Five groups were identified who have remarkably similar attributes in common. They are the Georgians and the Arkhazians in the former USSR; the Vilcabunba in Ecuador; the Huza in Pakistan; and the Tarahumara in Mexico. These groups will be expected to live (barring unforeseen natural disasters) well into their nineties and 100s. Tooth particle analysis determination (accurate to +-2 years) was done).
Pelletier outlines the following common parameters and environmental/social conditions imposed upon these people:
- semi-mountainous habitat (chronic hypoxia, and acclimatization, physiological adaptations; exercise always just getting around)
- impoverished conditions
- genetic predisposition (albeit, small influence)
- age exaggeration occurs (but it is a key element in their psychology)
- dietary: lacto-ovo vegetarians who shun red meat; prolonged caloric restriction (1,800-2,000 per day vs. 3,000-5,000 per day for North Americans); restricted protein intake (40-50 vs. 90-100 grams per day for North Americans); emphasis on legumes, potatoes, grains, leafy vegetables
- regular moderate aerobic activity (subsistence farming activity)
- moderate alcohol consumption (raised HDLs) -- 40 oz. beer per day, but their pattern of consumption is telling: they drink gradually throughout the day, and combine it with food and socializing
- smoking is common, but how they smoke is different: no chemicals in tobacco; native grown; not inhaled; only smoke outdoors
- society promotes continued sexual activity well into old age (caloric restriction increases reproductive and sexually-active years). Women are also initiators of sexual relations
- "mid-life crisis" -- a nonexistent concept
- extended family units vs. nuclear families (North America and Europe)

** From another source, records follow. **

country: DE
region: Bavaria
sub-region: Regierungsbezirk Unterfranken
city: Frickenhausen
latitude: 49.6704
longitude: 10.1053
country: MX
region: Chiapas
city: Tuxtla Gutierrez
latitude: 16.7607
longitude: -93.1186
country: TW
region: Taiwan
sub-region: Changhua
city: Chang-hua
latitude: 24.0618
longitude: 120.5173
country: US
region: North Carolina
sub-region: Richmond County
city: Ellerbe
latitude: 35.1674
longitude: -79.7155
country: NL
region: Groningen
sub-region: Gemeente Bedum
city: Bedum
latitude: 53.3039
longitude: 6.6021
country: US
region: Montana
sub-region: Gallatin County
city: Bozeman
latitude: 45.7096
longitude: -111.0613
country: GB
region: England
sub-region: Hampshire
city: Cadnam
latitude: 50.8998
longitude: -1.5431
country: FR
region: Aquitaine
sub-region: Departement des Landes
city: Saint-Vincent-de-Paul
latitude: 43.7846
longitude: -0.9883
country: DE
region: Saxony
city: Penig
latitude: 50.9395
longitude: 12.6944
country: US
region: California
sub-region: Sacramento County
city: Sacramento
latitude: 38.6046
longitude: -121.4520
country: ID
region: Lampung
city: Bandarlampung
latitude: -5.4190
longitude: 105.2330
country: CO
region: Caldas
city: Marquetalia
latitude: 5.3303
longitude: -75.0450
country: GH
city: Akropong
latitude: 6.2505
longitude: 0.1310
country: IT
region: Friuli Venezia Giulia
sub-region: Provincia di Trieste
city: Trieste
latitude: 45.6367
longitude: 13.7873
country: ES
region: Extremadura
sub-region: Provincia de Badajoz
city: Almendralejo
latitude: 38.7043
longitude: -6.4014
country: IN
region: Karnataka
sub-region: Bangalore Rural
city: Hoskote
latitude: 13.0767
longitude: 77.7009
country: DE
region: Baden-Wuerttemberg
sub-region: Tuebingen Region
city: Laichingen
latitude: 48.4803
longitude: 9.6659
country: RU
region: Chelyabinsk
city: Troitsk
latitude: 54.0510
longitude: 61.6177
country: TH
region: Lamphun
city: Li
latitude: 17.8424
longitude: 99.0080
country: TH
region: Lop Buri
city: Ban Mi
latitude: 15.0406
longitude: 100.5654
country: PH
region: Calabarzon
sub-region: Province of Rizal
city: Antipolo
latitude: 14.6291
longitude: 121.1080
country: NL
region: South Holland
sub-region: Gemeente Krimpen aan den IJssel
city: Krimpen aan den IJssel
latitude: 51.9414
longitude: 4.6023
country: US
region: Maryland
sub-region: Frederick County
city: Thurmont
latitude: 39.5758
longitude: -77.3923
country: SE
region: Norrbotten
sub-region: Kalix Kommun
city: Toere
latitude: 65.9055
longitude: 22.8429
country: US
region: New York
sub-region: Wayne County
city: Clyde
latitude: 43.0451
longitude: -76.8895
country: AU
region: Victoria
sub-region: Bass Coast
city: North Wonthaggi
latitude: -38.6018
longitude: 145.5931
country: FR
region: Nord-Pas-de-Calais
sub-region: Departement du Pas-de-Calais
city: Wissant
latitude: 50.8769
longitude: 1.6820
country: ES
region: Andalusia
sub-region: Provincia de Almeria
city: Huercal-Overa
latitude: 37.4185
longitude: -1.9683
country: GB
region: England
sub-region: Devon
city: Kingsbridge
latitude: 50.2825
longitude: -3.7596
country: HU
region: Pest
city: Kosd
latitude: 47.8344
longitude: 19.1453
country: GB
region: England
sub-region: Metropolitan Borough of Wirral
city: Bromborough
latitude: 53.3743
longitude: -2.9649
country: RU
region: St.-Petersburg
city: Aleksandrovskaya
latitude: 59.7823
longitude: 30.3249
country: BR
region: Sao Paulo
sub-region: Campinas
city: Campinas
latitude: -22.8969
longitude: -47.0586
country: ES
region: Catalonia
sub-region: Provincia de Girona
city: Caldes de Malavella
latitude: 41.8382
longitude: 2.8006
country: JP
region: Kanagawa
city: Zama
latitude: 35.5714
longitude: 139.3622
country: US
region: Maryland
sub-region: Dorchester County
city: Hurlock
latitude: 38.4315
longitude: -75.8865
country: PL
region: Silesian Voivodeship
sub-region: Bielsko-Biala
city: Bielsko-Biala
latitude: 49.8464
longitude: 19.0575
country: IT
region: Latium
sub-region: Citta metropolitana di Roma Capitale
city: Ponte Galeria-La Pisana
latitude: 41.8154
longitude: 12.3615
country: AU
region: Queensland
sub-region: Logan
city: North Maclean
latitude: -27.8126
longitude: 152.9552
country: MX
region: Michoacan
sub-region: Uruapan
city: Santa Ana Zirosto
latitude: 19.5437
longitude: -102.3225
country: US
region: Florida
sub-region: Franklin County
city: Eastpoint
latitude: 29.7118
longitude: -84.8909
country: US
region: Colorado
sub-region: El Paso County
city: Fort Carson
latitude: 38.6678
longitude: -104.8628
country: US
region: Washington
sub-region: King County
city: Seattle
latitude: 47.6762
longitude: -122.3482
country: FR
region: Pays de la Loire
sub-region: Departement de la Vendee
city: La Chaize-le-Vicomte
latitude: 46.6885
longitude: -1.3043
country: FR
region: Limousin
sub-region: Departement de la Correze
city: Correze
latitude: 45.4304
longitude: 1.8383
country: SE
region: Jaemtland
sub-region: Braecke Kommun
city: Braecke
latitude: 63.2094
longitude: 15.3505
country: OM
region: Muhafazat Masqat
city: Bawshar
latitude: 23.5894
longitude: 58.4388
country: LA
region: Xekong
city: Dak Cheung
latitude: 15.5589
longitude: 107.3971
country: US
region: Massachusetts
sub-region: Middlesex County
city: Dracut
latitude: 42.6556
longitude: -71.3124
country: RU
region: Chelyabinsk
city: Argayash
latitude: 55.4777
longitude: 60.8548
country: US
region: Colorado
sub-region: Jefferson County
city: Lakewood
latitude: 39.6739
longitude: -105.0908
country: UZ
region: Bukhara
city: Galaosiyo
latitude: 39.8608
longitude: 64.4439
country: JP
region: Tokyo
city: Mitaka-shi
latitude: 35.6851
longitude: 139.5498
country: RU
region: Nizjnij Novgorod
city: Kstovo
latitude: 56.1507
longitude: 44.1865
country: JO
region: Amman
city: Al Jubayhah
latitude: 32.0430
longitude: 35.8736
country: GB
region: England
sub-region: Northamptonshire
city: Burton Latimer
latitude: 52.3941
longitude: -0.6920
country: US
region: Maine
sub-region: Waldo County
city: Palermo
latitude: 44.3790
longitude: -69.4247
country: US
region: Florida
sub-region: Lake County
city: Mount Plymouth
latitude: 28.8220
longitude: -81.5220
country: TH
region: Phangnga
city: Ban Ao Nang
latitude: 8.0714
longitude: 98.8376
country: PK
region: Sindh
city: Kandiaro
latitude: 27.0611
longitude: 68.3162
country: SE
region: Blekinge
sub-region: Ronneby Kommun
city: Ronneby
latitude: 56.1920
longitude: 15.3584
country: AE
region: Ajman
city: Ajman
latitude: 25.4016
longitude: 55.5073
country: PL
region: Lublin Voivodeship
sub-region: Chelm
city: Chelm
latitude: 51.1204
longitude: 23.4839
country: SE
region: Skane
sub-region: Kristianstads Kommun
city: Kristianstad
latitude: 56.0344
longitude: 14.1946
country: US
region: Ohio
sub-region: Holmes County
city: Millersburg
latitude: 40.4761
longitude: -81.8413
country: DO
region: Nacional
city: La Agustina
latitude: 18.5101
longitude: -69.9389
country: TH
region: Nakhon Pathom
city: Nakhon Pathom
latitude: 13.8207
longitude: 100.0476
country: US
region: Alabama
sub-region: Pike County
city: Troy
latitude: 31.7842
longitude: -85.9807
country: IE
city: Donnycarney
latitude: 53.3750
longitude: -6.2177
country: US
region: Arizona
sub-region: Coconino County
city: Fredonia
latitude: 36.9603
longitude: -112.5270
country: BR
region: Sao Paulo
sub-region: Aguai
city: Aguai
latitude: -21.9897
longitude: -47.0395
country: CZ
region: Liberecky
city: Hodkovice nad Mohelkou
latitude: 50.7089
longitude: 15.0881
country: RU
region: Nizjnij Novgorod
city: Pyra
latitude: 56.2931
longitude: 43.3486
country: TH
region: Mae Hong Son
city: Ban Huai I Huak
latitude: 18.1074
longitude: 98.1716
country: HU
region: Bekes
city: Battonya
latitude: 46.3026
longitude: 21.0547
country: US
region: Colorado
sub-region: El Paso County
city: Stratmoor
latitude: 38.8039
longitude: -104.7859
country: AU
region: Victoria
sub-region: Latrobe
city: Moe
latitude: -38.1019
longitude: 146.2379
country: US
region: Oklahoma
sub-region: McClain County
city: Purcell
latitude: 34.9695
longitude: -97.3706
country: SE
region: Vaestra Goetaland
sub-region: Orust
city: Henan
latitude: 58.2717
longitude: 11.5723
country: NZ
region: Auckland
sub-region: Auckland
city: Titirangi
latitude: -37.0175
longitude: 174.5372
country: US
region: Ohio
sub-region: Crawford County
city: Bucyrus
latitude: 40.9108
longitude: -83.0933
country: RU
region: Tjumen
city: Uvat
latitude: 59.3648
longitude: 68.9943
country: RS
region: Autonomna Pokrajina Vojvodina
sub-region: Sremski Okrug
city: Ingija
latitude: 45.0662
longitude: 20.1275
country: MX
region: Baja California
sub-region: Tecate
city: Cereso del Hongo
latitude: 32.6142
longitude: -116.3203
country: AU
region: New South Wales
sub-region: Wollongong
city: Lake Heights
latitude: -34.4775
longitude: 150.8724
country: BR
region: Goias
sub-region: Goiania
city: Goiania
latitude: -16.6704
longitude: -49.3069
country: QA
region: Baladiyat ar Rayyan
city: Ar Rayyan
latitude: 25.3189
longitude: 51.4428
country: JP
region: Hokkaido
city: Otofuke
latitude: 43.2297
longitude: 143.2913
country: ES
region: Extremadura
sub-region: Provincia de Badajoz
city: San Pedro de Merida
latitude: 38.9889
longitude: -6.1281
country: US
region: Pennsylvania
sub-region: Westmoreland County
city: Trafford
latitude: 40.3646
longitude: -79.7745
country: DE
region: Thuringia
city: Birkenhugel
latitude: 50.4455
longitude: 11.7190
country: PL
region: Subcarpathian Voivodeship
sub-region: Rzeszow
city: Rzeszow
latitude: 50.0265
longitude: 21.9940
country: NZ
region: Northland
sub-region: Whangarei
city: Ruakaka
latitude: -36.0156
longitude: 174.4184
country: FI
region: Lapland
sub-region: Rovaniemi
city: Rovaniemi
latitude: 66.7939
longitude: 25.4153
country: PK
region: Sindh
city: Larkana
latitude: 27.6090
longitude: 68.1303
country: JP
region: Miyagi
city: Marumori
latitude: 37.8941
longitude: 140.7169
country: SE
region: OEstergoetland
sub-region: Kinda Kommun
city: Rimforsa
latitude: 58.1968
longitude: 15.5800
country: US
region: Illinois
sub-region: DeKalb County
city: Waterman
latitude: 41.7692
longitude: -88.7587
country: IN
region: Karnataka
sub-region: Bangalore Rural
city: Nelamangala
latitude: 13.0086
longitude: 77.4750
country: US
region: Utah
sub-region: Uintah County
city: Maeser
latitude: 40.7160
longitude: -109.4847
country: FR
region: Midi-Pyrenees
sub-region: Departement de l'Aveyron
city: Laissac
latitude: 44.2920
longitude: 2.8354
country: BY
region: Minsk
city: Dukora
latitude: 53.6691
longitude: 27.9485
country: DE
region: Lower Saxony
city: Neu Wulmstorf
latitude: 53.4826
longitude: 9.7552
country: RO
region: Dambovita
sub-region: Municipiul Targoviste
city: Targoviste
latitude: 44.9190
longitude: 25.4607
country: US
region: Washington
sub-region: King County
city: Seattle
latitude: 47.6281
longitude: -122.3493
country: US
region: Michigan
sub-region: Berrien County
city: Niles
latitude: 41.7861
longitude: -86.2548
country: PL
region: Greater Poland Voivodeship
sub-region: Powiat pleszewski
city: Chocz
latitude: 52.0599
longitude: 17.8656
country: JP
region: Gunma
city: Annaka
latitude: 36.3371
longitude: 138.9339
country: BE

- no possessiveness or jealousy
- religious orientation; alive vital universe of a unified functioning entity; not segmented like North America. Respect for higher values
- no concept of time urgency
- expectation of long life; elders have positions of social status -- are never made to feel useless. Grandparents care for children
- autopsy findings: some CAD, but their coronary vessels are large. Those few with CAD go through elder years with largely "silent coronary disease." If they sustain a myocardial infarction, they are small and recovery time is rapid
Clearly, an examination of these common elements explains why we have so far to go in our society in understanding how to go into old age with self-respect, vigor and vitality. Perhaps a greater understanding and appreciation of these concepts practiced for thousands of years, will be recognized in time -- before our health care systems collapse entirely.
Reference
1. Caspersen C.J. et al. Physical activity trends among 26 states, 1986-1990. Medicine Science in Sports and Exercise. 27(5):713-720, 1995.
Len Goodman, PhD
Ontario, Canada
TIDBITS INFO
In actual fact, the oldest recorded living human was a French lady Jeanne Louise Calment who died at age 126. The country that has the largest number of persons over the age of 100 is actually Sweden, and the country with the longest average life expectancy is Japan. But since most of the mountain under-developed world has no dependable recording system, it can not be verified who outlives who. However, there have many anecdotal reports, many of which are based on empirical facts, which would indicate that a good number of people have lived over 120 years old.